# Tablet BIOS Language Problem



## aldouslls (Oct 21, 2008)

Hi guys,

I recently bought a tablet botebook in Seoul Korea, it's a Daewoo Lucoms Solo C920, the vendor warned me that the software included is not in English language but in Korean. It is pre-installed with windows XP and I think it would be easy to change the OS to an English version of windows XP. So heres the real problem, the BIOS of the tablet PC is in Korean language, is there a way to change the language of the BIOS into English.
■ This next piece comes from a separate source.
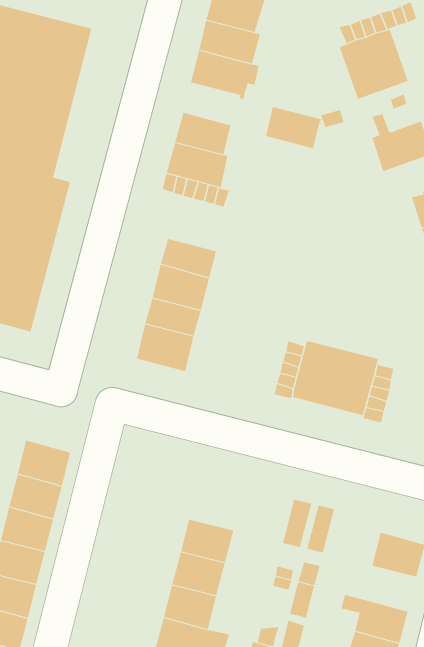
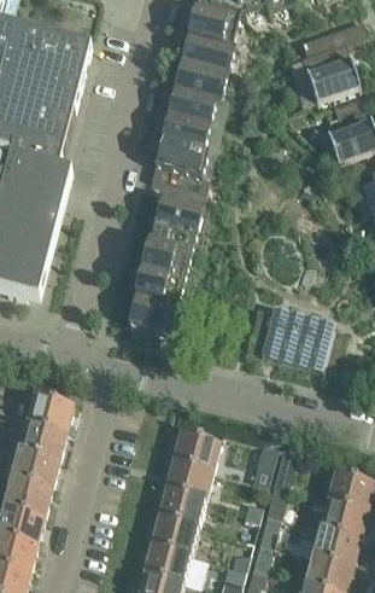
building: [265,106,322,149] -> [168,87,216,123]
building: none -> [154,193,204,231]
building: none -> [172,429,219,469]
building: none -> [305,495,367,537]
Again, thank you in advance, any comment is welcome and appreciated.



aldouslls


----------



## TheOutcaste (Aug 8, 2007)

There may be a setting to choose a language in the BIOS. I have seen English/Spanish/French as choices. 
If that's not an option, only way I know of would be to re-flash the BIOS with an English language version.


----------



## aldouslls (Oct 21, 2008)

Thanks for the reply TheOutcaste, how do I re-flash the BIOS with an english language version? Is it the same as updating the BIOS?


----------



## TheOutcaste (Aug 8, 2007)

Yes, Flash=updating the BIOS. You would first have to find an English version of course. The English language site doesn't mention this model, nor have downloads for any models, and searching for "BIOS" on the Korean site didn't find anything with the Solo C920 mentioned.
The BIOS update for the Solo 2800 is an ISO file, so you would likely need a CD-ROM to update the BIOS as well.

And while usually safe there is always a chance that if the update goes wrong, it can turn the system into a doorstop, so make sure you have your data backed up
Make sure you have a fully charged battery and are running on AC power. A power outage during an update is never a good thing


----------